Paradox cannot be ‘figured out’. It is not something to problem solve, something to be unlocked rationally. Paradox finds a home deeper in us, in the heart; over time it comes to a quiet and mysterious resolution there. And over time, from the heart, a gentle ‘paradoxical wisdom’ is released for us to intuit and live. As we meditate, as we attend into silence, our consciousness is infused with this wisdom of the heart.

In time, Bonnevaux will become the international heart of The WCCM. Its walls will resolve in the wall-less global community of meditators it will serve. In this it will also grow into a global agent and sign for peace. This is the vision. This is what we hope (in faith) that the patterns and resonances happening now are luring us into.

With Bonnevaux we continue on our way as part of the re-emergence of the human reality that Christianity calls the contemplative life. This re-emergence is profoundly needed today. Bonnevaux’s deep Benedictine roots sit well with the Benedictine roots of The WCCM. Benedictine roots are also human and Christian roots: one more paradox.

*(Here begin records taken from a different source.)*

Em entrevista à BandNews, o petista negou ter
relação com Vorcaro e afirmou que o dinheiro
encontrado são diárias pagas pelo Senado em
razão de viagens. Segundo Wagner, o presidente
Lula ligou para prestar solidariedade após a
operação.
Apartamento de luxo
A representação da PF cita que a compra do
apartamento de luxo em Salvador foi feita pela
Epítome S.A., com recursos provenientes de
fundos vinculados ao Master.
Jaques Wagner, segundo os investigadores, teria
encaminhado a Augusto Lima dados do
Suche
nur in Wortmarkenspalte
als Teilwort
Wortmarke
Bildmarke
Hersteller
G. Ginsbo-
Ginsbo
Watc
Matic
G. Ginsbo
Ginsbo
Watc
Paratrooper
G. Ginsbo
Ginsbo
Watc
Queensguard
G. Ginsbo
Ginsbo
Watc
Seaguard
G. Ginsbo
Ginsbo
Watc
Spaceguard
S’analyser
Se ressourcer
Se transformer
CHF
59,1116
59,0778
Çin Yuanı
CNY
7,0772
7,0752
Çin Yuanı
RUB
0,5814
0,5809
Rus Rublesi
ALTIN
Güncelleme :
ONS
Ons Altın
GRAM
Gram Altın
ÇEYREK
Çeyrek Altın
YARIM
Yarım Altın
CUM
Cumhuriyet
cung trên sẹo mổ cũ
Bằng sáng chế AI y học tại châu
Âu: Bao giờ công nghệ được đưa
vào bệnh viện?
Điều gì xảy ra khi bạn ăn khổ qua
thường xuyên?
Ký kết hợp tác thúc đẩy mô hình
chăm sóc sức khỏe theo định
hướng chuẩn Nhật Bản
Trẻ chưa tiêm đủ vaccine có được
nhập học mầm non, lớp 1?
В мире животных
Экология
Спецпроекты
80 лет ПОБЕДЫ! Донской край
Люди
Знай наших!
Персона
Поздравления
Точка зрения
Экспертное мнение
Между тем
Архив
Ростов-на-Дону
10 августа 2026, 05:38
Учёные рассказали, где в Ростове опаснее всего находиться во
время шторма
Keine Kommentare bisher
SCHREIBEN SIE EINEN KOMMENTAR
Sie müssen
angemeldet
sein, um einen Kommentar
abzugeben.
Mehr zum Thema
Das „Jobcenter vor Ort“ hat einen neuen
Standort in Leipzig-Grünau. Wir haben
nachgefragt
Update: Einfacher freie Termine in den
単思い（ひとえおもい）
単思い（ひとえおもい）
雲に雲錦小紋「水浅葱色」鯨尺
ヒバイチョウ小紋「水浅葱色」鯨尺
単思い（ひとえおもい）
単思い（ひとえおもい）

..I think in a deeper sense we could say that we have become the stewards of this sacred place [Bonnevaux], where the contemplative life has been lived in a spirit of service for hundreds of years. And we are pledging ourselves to continue that vision and that tradition in a contemporary way. (Laurence Freeman)

Some context for us: around 800 years ago, when Bonnevaux was first established, there was a major shift forming in Christianity: the separation of spirituality and theology. This happening has been historically personalised via a 12th century debate that happened between Bernard of Clairvaux and Peter Abelard. Bernard, a French Cistercian Monk, wanted spirituality and theology to remain united. Abelard, a French philosopher and theologian, supported the rise of theology as a discipline standing largely apart from monasteries. Bernard won the debate, however the die was cast[2].

In the last 40 years or so this separation has begun to be addressed. I see John Main and The WCCM as part of the resolution of this separation. Christian spirituality divorced from theology risks self-indulgence and a certain vagueness. Meanwhile theology apart from authentic spirituality risks staying a rarefied specialisation of the few.

In the broad context of the history of Christianity, it does seem significant that this separation of spirituality and theology that was happening whilst Bonnevaux was being established, is on its way to resolution as we become Bonnevaux’s stewards.

 

 

 

[1] The World Community for Christian Meditation

[2] David Ranson, Across The Great Divide: Bridging Spirituality and Religion Today, 11.